Ela, a paixão, existe na surpresa, na casualidade de horas até em avos de segundos do último fotograma de uma rua sem qualquer vazio, fotografada. Hora de guardar o equipamento, parar de fotografar. O cotidiano não inspirava nada poético, novo ou instigante. Os mesmos vendedores circulavam em silêncio pelas calçadas da praça, seguiam e, um a um, desapareciam ao final da rua, já sem qualquer sombra. Nada servia. Somente o desejo de continuar a fotografar transformava-se em energia e incentivo para voltar no dia seguinte. Cheguei com o mesmo sentimento ao final da rua e involuntariamente obedecia ao fluxo das pessoas que pareciam ir a nenhum lugar.
Resolvi parar no café. Eles, como os vinhos, já me fizeram mudar de ideia sobre muitas opiniões sedimentadas. Verificava lentamente os fotogramas, fingia haver algo novo. Encontrei teu olhar!

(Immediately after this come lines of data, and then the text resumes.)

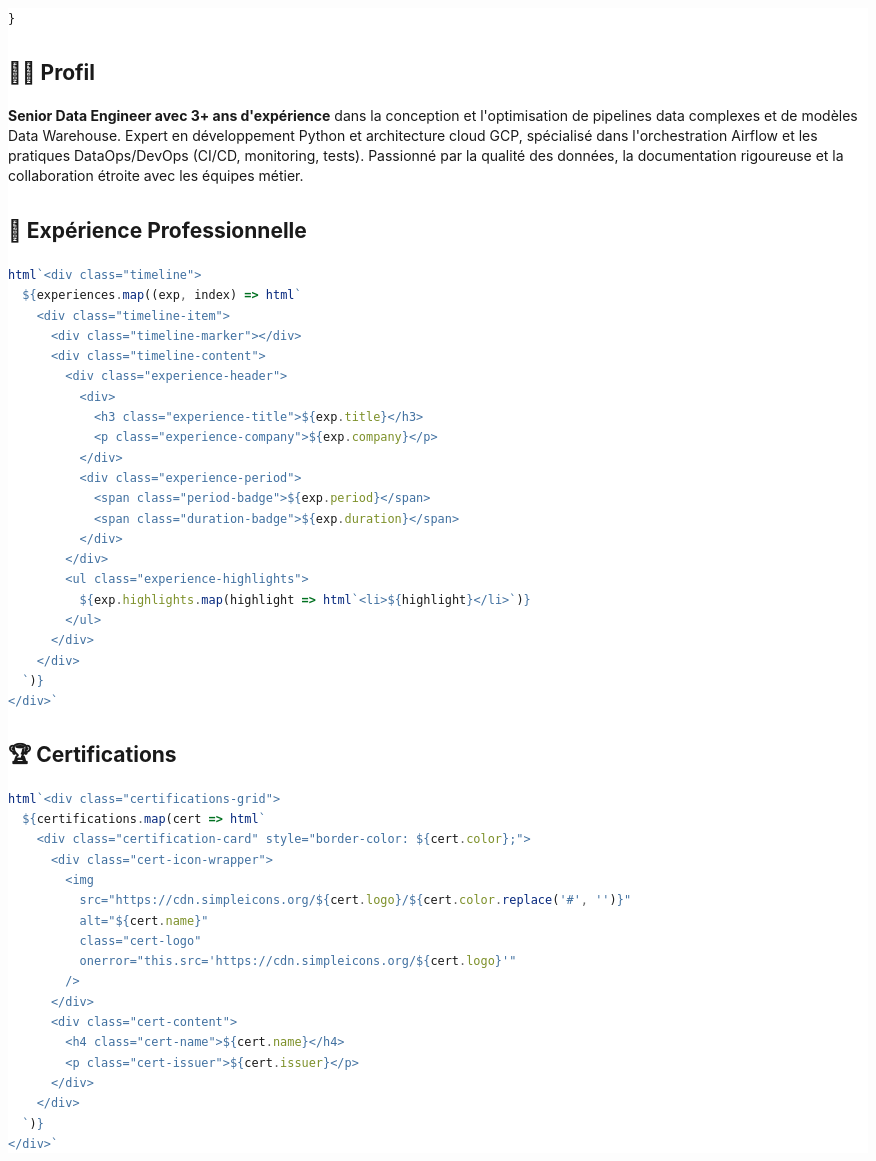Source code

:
 ```js
}
```

<div class="profile-section">
  <h2 class="section-title">👨‍💻 Profil</h2>
  <p class="profile-text">
    <strong>Senior Data Engineer avec 3+ ans d'expérience</strong> dans la conception et l'optimisation
    de pipelines data complexes et de modèles Data Warehouse. Expert en développement Python et
    architecture cloud GCP, spécialisé dans l'orchestration Airflow et les pratiques DataOps/DevOps
    (CI/CD, monitoring, tests). Passionné par la qualité des données, la documentation rigoureuse
    et la collaboration étroite avec les équipes métier.
  </p>
</div>

<h2 class="section-title">💼 Expérience Professionnelle</h2>

```js
html`<div class="timeline">
  ${experiences.map((exp, index) => html`
    <div class="timeline-item">
      <div class="timeline-marker"></div>
      <div class="timeline-content">
        <div class="experience-header">
          <div>
            <h3 class="experience-title">${exp.title}</h3>
            <p class="experience-company">${exp.company}</p>
          </div>
          <div class="experience-period">
            <span class="period-badge">${exp.period}</span>
            <span class="duration-badge">${exp.duration}</span>
          </div>
        </div>
        <ul class="experience-highlights">
          ${exp.highlights.map(highlight => html`<li>${highlight}</li>`)}
        </ul>
      </div>
    </div>
  `)}
</div>`
```

<h2 class="section-title">🏆 Certifications</h2>

```js
html`<div class="certifications-grid">
  ${certifications.map(cert => html`
    <div class="certification-card" style="border-color: ${cert.color};">
      <div class="cert-icon-wrapper">
        <img
          src="https://cdn.simpleicons.org/${cert.logo}/${cert.color.replace('#', '')}"
          alt="${cert.name}"
          class="cert-logo"
          onerror="this.src='https://cdn.simpleicons.org/${cert.logo}'"
        />
      </div>
      <div class="cert-content">
        <h4 class="cert-name">${cert.name}</h4>
        <p class="cert-issuer">${cert.issuer}</p>
      </div>
    </div>
  `)}
</div>`
```
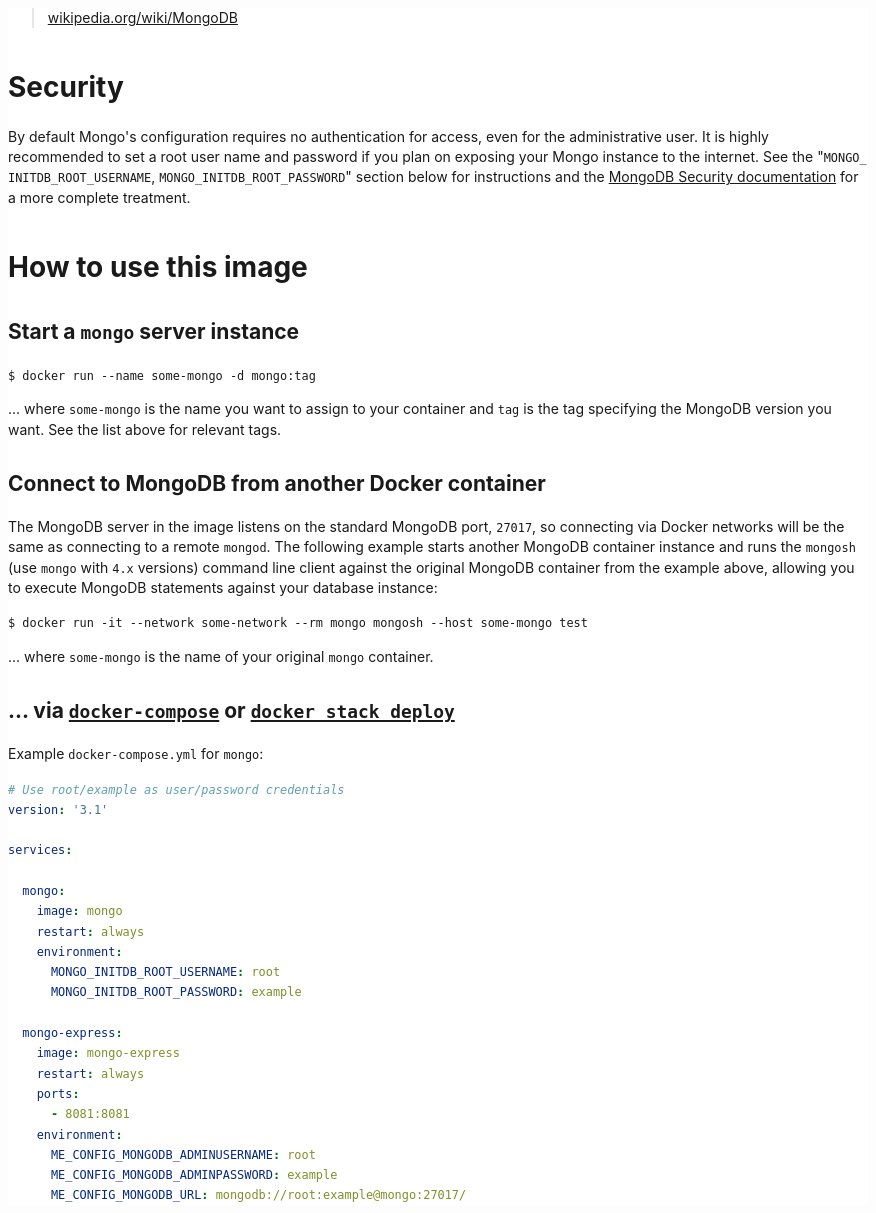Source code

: > [wikipedia.org/wiki/MongoDB](https://en.wikipedia.org/wiki/MongoDB)



# Security

By default Mongo's configuration requires no authentication for access, even for the administrative user. It is highly recommended to set a root user name and password if you plan on exposing your Mongo instance to the internet. See the "`MONGO_INITDB_ROOT_USERNAME`, `MONGO_INITDB_ROOT_PASSWORD`" section below for instructions and the [MongoDB Security documentation](https://www.mongodb.com/docs/manual/security/) for a more complete treatment.

# How to use this image

## Start a `mongo` server instance

```console
$ docker run --name some-mongo -d mongo:tag
```

... where `some-mongo` is the name you want to assign to your container and `tag` is the tag specifying the MongoDB version you want. See the list above for relevant tags.

## Connect to MongoDB from another Docker container

The MongoDB server in the image listens on the standard MongoDB port, `27017`, so connecting via Docker networks will be the same as connecting to a remote `mongod`. The following example starts another MongoDB container instance and runs the `mongosh` (use `mongo` with `4.x` versions) command line client against the original MongoDB container from the example above, allowing you to execute MongoDB statements against your database instance:

```console
$ docker run -it --network some-network --rm mongo mongosh --host some-mongo test
```

... where `some-mongo` is the name of your original `mongo` container.

## ... via [`docker-compose`](https://github.com/docker/compose) or [`docker stack deploy`](https://docs.docker.com/engine/reference/commandline/stack_deploy/)

Example `docker-compose.yml` for `mongo`:

```yaml
# Use root/example as user/password credentials
version: '3.1'

services:

  mongo:
    image: mongo
    restart: always
    environment:
      MONGO_INITDB_ROOT_USERNAME: root
      MONGO_INITDB_ROOT_PASSWORD: example

  mongo-express:
    image: mongo-express
    restart: always
    ports:
      - 8081:8081
    environment:
      ME_CONFIG_MONGODB_ADMINUSERNAME: root
      ME_CONFIG_MONGODB_ADMINPASSWORD: example
      ME_CONFIG_MONGODB_URL: mongodb://root:example@mongo:27017/
```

Certamente aqueles olhos não faziam parte da multidão em fuga, solitária. Eles, através da minha lente 70-200, encontraram os meus. Eles estão aqui, no meu fotograma, agora gravados em pixels. Não! Está ao meu lado, na mesa vizinha.
Ainda em silêncio, nossos olhos contavam histórias. Escaneavamos um ao outro e as imagens começaram a embaçar: lágrimas. Não havia passado perdido, não havia vazio, ódio, rancor, nada. Ainda vivíamos a maldita paixão. Estávamos de volta ao dia 2 de setembro de 1980. Nenhum dia depois e, aquelas cartas ainda não existiam. Cada um procurava lembrar a última palavra para poder continuar, retomar. Para poder entender de vazio, sentir o nada, captar o tempo que foi sobreposto em nós.
O silêncio começa a ser quebrado. Por meio de toques, ouvíamos muitas histórias. Mãos apertam-se e os olhos colocam as imagens em foco para encontrar sinais, símbolos que possam explicar o tempo. Um fotograma de toda a emoção que foi vivida ou do nada que foi fotografado em todo este intervalo de tempo, agora estava aqui. Não havia mais tempo perdido, dedos entrelaçavam-se.
Uma fotografia em preto e branco, nossa, auxiliava a memória perdida com alguns neurônios que, descuidadamente, sacrifiquei-os sem muita “ética”. A escrivaninha não “perdeu” a página três. Ela está junto com uma fotografia. Eu não coloquei no envelope. Foi por medo em expor tudo que eu sabia e não acreditar na existência do futuro. Quando temos 25 anos, não imaginamos que todos os nossos sentimentos, medos, erros e acertos nos seguem para sempre numa rota paralela à nossa, e a rota de colisão com a nossa “vida” e todos estes “outros” nós, nem sempre acontecerá no infinito ou em outras vidas. Esta “colisão” poderá ser numa rua superlotada, no bar ou no café, frequentados há décadas.
Não poderemos contar o que sobrou, contabilizar o que foi multiplicado para não se perder e descobrir o que falta. Não há tempo para recompor. É impossível materializar e prender as duas mãos entrelaçadas. Fortemente, o tempo foi estruturado por quatro décadas, com parte delas somadas a outras vidas. A este período, também ficou a responsabilidade para nos tornar “eternos” e continuar. Incluindo aqueles dois anos na casa, com quarto de paredes amarelas. A loucura e os desejos ainda são os únicos responsáveis pela sobrevivência de tudo que fomos e vivemos, incluindo a paralisia do tempo que chamamos de sentimento. Senti saudades e falta da tua boca quando contava histórias silenciosas do nada. Dos lábios cerrados. Não nos despedimos, pois, agora estamos na mesma cidade.